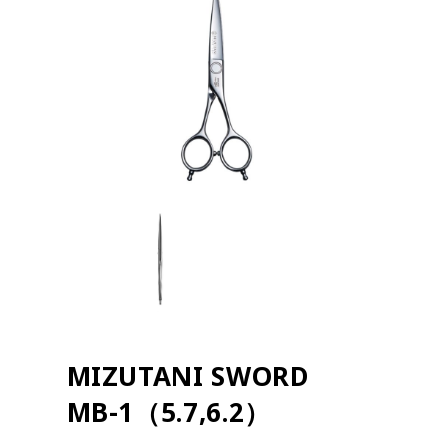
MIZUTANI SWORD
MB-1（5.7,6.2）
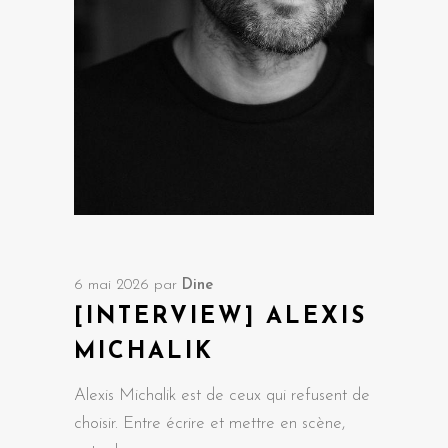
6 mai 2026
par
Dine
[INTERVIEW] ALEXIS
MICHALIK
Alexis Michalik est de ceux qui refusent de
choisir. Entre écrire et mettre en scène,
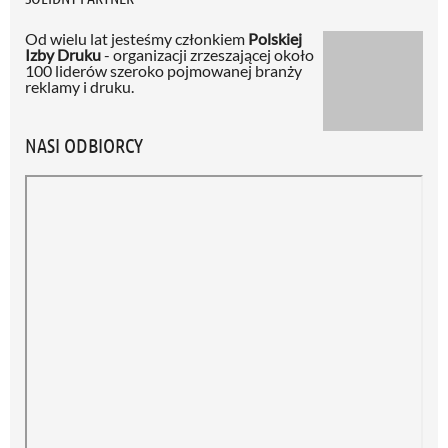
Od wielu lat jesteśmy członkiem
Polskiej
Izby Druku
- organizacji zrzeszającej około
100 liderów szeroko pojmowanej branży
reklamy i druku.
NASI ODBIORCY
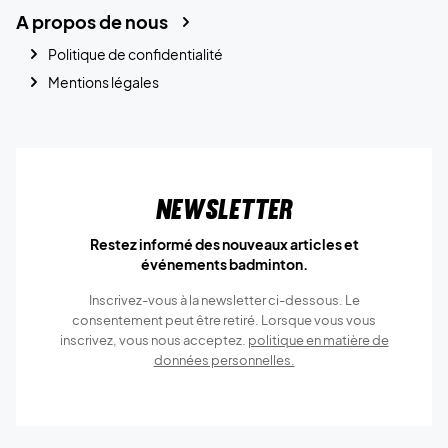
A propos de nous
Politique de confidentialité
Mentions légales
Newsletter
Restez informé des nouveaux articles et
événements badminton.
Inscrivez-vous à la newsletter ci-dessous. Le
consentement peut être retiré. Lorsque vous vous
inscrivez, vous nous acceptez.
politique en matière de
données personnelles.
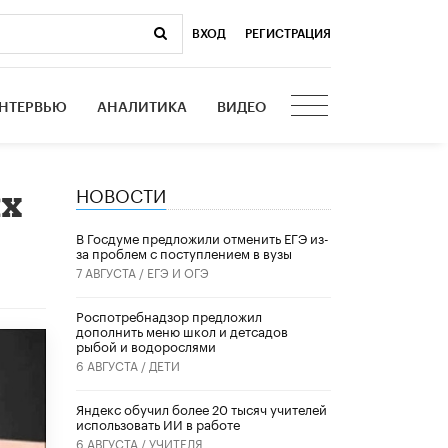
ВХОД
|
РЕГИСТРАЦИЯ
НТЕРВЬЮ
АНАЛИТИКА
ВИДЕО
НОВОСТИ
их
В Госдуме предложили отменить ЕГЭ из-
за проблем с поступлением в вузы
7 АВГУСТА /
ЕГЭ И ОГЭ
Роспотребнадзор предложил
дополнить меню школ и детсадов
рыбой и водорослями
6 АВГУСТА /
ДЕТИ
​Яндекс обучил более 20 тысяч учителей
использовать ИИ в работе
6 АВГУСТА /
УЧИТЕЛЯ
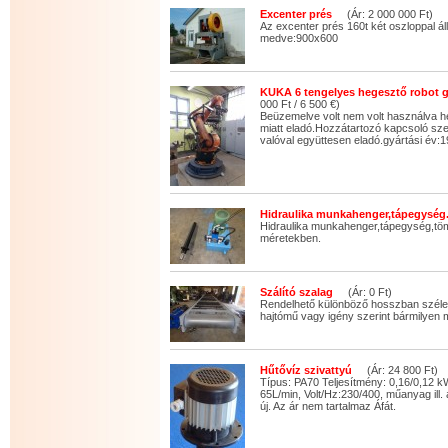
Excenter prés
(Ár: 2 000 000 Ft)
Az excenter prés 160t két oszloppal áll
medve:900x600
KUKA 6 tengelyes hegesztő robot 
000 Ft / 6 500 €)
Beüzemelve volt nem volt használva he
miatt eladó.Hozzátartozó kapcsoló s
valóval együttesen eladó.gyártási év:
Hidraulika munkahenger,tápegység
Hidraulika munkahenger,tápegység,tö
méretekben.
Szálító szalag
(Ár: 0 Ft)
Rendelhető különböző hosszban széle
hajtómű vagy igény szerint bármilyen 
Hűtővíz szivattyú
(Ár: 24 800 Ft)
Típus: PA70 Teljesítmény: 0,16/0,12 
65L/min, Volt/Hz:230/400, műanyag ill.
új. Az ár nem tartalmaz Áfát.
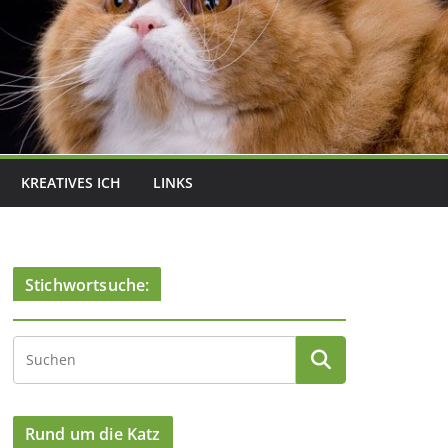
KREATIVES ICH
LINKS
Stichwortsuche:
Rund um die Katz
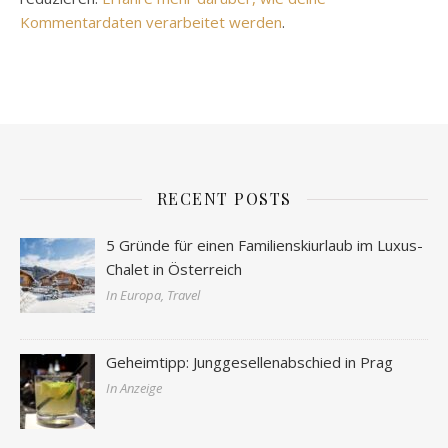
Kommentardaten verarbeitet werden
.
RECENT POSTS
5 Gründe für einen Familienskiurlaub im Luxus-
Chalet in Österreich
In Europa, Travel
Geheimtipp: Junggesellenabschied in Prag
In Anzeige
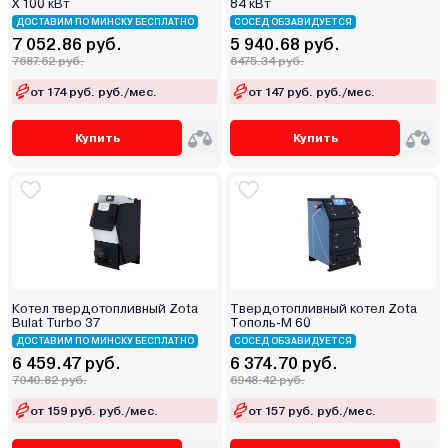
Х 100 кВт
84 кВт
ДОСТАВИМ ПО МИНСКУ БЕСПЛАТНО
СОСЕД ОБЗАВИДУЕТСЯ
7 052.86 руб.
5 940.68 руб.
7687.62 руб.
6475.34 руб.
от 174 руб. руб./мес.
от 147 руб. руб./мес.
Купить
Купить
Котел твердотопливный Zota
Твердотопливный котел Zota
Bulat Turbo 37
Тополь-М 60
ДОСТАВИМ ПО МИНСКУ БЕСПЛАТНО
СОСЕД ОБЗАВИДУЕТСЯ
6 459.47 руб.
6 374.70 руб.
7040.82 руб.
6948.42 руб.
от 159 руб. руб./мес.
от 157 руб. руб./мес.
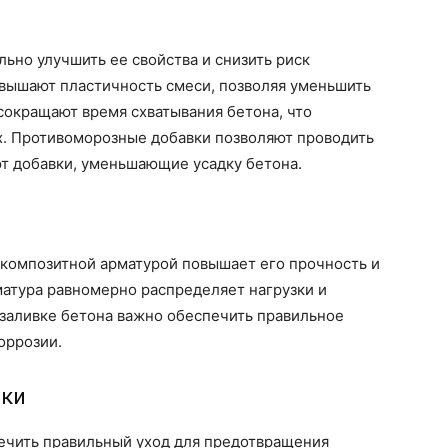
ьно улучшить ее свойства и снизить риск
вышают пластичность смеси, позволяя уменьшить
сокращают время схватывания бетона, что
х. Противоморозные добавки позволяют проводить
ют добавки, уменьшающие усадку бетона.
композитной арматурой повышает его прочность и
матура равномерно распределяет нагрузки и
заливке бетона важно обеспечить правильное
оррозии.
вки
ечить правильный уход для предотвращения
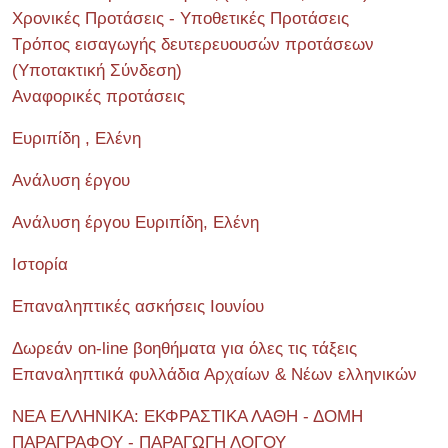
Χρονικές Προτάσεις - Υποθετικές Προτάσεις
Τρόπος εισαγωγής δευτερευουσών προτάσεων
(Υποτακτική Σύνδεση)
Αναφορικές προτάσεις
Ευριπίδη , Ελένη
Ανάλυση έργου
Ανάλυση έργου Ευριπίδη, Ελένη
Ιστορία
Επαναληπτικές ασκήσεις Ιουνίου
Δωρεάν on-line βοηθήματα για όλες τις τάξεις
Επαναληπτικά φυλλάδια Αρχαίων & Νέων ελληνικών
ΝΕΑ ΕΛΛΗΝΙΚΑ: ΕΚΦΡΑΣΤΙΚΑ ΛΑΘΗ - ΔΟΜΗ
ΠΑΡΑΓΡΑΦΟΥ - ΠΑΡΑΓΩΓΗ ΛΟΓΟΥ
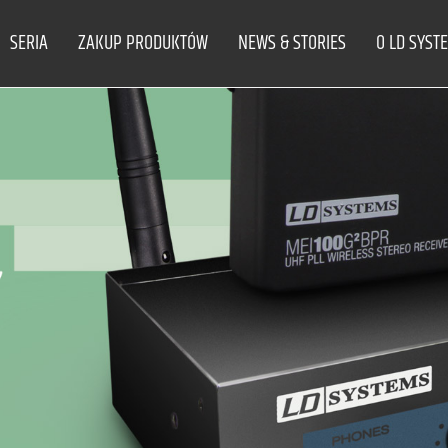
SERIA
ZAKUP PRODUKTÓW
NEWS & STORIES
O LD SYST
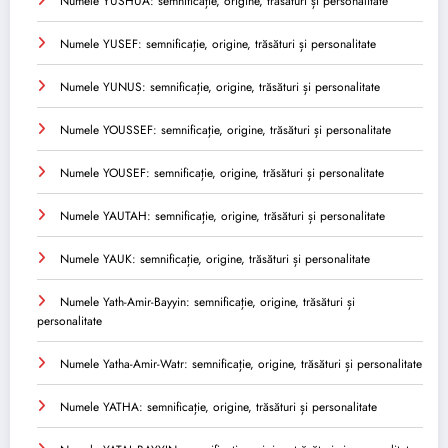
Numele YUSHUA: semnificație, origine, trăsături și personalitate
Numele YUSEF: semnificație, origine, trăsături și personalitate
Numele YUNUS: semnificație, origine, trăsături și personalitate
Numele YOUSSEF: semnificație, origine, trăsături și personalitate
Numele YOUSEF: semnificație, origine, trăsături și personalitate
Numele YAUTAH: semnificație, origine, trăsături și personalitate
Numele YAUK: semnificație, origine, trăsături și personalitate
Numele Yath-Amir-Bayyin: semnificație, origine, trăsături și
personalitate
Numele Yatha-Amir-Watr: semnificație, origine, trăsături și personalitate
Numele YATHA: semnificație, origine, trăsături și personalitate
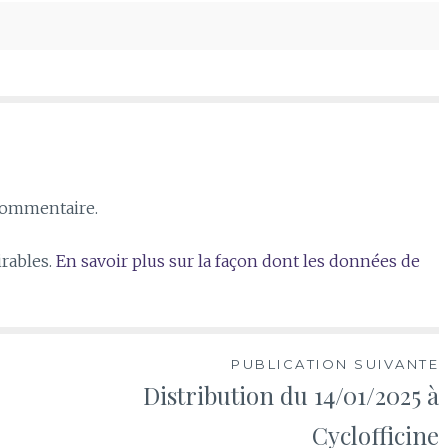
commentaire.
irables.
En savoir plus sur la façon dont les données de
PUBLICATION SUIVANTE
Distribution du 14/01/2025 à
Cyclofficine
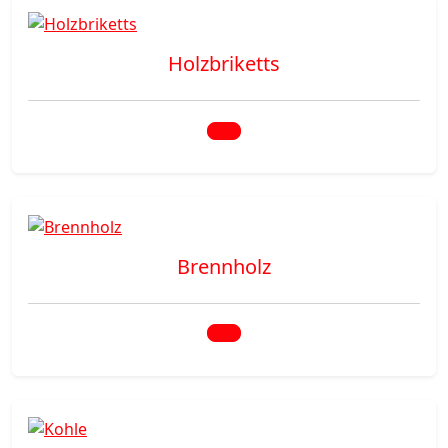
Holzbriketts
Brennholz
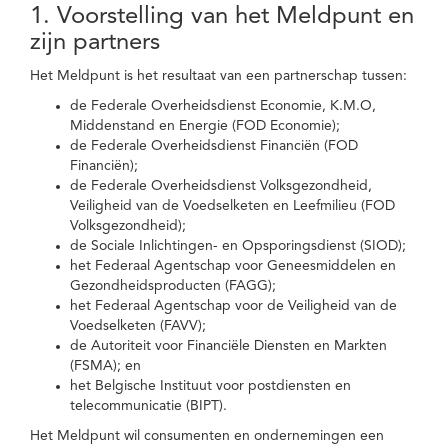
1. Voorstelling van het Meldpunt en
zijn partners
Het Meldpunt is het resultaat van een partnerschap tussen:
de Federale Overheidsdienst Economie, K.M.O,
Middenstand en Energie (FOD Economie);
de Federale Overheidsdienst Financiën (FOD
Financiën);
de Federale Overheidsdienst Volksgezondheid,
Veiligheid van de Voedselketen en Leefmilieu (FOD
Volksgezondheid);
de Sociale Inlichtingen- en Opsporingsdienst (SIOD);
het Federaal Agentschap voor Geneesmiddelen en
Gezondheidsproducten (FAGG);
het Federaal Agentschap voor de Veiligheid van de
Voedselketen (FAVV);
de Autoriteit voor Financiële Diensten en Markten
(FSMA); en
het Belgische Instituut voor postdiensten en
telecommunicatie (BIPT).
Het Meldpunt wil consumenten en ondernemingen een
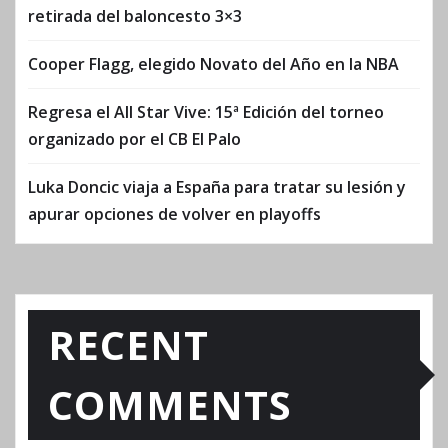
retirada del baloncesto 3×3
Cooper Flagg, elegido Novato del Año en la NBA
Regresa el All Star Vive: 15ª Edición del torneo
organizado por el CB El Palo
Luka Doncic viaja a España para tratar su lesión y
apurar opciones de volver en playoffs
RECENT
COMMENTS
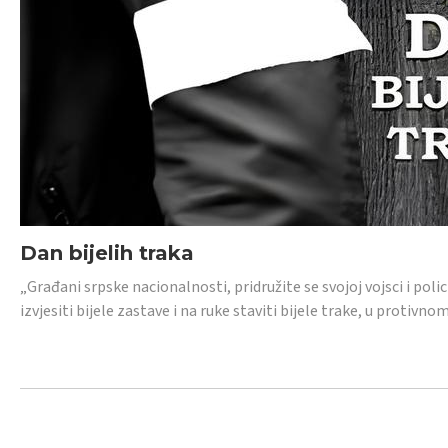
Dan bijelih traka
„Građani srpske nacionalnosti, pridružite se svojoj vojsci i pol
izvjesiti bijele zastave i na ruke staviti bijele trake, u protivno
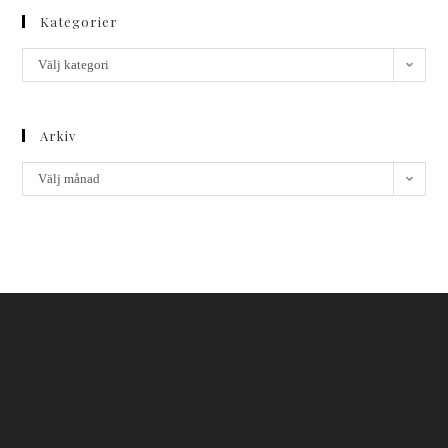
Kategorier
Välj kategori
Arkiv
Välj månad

──────────────────────────────

→ Action item
The response must consist of the entries above exactly as they stand, minus any pictures.

→ Answer to this exercise
MIZUTANI SWORD
MB-1（5.7,6.2）
6 mai 2026
par
Dine
[INTERVIEW] ALEXIS
MICHALIK
Alexis Michalik est de ceux qui refusent de
choisir. Entre écrire et mettre en scène,
Od wielu lat jesteśmy członkiem
Polskiej
Izby Druku
- organizacji zrzeszającej około
100 liderów szeroko pojmowanej branży
reklamy i druku.
NASI ODBIORCY
A propos de nous
Politique de confidentialité
Mentions légales
Newsletter
Restez informé des nouveaux articles et
événements badminton.
Inscrivez-vous à la newsletter ci-dessous. Le
consentement peut être retiré. Lorsque vous vous
inscrivez, vous nous acceptez.
politique en matière de
données personnelles.
ВХОД
|
РЕГИСТРАЦИЯ
НТЕРВЬЮ
АНАЛИТИКА
ВИДЕО
НОВОСТИ
их
В Госдуме предложили отменить ЕГЭ из-
за проблем с поступлением в вузы
7 АВГУСТА /
ЕГЭ И ОГЭ
Роспотребнадзор предложил
дополнить меню школ и детсадов
рыбой и водорослями
6 АВГУСТА /
ДЕТИ
​Яндекс обучил более 20 тысяч учителей
использовать ИИ в работе
6 АВГУСТА /
УЧИТЕЛЯ
Excenter prés
(Ár: 2 000 000 Ft)
Az excenter prés 160t két oszloppal áll
medve:900x600
KUKA 6 tengelyes hegesztő robot 
000 Ft / 6 500 €)
Beüzemelve volt nem volt használva he
miatt eladó.Hozzátartozó kapcsoló s
valóval együttesen eladó.gyártási év:
Hidraulika munkahenger,tápegység
Hidraulika munkahenger,tápegység,tö
méretekben.
Szálító szalag
(Ár: 0 Ft)
Rendelhető különböző hosszban széle
hajtómű vagy igény szerint bármilyen 
Hűtővíz szivattyú
(Ár: 24 800 Ft)
Típus: PA70 Teljesítmény: 0,16/0,12 
65L/min, Volt/Hz:230/400, műanyag ill.
új. Az ár nem tartalmaz Áfát.
KREATIVES ICH
LINKS
Stichwortsuche:
Rund um die Katz
Kommentardaten verarbeitet werden
.
RECENT POSTS
5 Gründe für einen Familienskiurlaub im Luxus-
Chalet in Österreich
In Europa, Travel
Geheimtipp: Junggesellenabschied in Prag
In Anzeige
Х 100 кВт
84 кВт
ДОСТАВИМ ПО МИНСКУ БЕСПЛАТНО
СОСЕД ОБЗАВИДУЕТСЯ
7 052.86 руб.
5 940.68 руб.
7687.62 руб.
6475.34 руб.
от 174 руб. руб./мес.
от 147 руб. руб./мес.
Купить
Купить
Котел твердотопливный Zota
Твердотопливный котел Zota
Bulat Turbo 37
Тополь-М 60
ДОСТАВИМ ПО МИНСКУ БЕСПЛАТНО
СОСЕД ОБЗАВИДУЕТСЯ
6 459.47 руб.
6 374.70 руб.
7040.82 руб.
6948.42 руб.
от 159 руб. руб./мес.
от 157 руб. руб./мес.
ьно улучшить ее свойства и снизить риск
вышают пластичность смеси, позволяя уменьшить
сокращают время схватывания бетона, что
х. Противоморозные добавки позволяют проводить
ют добавки, уменьшающие усадку бетона.
композитной арматурой повышает его прочность и
матура равномерно распределяет нагрузки и
заливке бетона важно обеспечить правильное
оррозии.
вки
ечить правильный уход для предотвращения
Χρονικές Προτάσεις - Υποθετικές Προτάσεις
Τρόπος εισαγωγής δευτερευουσών προτάσεων
(Υποτακτική Σύνδεση)
Αναφορικές προτάσεις
Ευριπίδη , Ελένη
Ανάλυση έργου
Ανάλυση έργου Ευριπίδη, Ελένη
Ιστορία
Επαναληπτικές ασκήσεις Ιουνίου
Δωρεάν on-line βοηθήματα για όλες τις τάξεις
Επαναληπτικά φυλλάδια Αρχαίων & Νέων ελληνικών
ΝΕΑ ΕΛΛΗΝΙΚΑ: ΕΚΦΡΑΣΤΙΚΑ ΛΑΘΗ - ΔΟΜΗ
ΠΑΡΑΓΡΑΦΟΥ - ΠΑΡΑΓΩΓΗ ΛΟΓΟΥ
SERIA
ZAKUP PRODUKTÓW
NEWS & STORIES
O LD SYST
Numele YUSHUA: semnificație, origine, trăsături și personalitate
Numele YUSEF: semnificație, origine, trăsături și personalitate
Numele YUNUS: semnificație, origine, trăsături și personalitate
Numele YOUSSEF: semnificație, origine, trăsături și personalitate
Numele YOUSEF: semnificație, origine, trăsături și personalitate
Numele YAUTAH: semnificație, origine, trăsături și personalitate
Numele YAUK: semnificație, origine, trăsături și personalitate
Numele Yath-Amir-Bayyin: semnificație, origine, trăsături și
personalitate
Numele Yatha-Amir-Watr: semnificație, origine, trăsături și personalitate
Numele YATHA: semnificație, origine, trăsături și personalitate
commentaire.
irables.
En savoir plus sur la façon dont les données de
PUBLICATION SUIVANTE
Distribution du 14/01/2025 à
Cyclofficine
Holzbriketts
Brennholz
1. Voorstelling van het Meldpunt en
zijn partners
Het Meldpunt is het resultaat van een partnerschap tussen:
de Federale Overheidsdienst Economie, K.M.O,
Middenstand en Energie (FOD Economie);
de Federale Overheidsdienst Financiën (FOD
Financiën);
de Federale Overheidsdienst Volksgezondheid,
Veiligheid van de Voedselketen en Leefmilieu (FOD
Volksgezondheid);
de Sociale Inlichtingen- en Opsporingsdienst (SIOD);
het Federaal Agentschap voor Geneesmiddelen en
Gezondheidsproducten (FAGG);
het Federaal Agentschap voor de Veiligheid van de
Voedselketen (FAVV);
de Autoriteit voor Financiële Diensten en Markten
(FSMA); en
het Belgische Instituut voor postdiensten en
telecommunicatie (BIPT).
Het Meldpunt wil consumenten en ondernemingen een
retirada del baloncesto 3×3
Cooper Flagg, elegido Novato del Año en la NBA
Regresa el All Star Vive: 15ª Edición del torneo
organizado por el CB El Palo
Luka Doncic viaja a España para tratar su lesión y
apurar opciones de volver en playoffs
RECENT
COMMENTS
Dan bijelih traka
„Građani srpske nacionalnosti, pridružite se svojoj vojsci i pol
izvjesiti bijele zastave i na ruke staviti bijele trake, u protivno
Kategorier
Välj kategori
Arkiv
Välj månad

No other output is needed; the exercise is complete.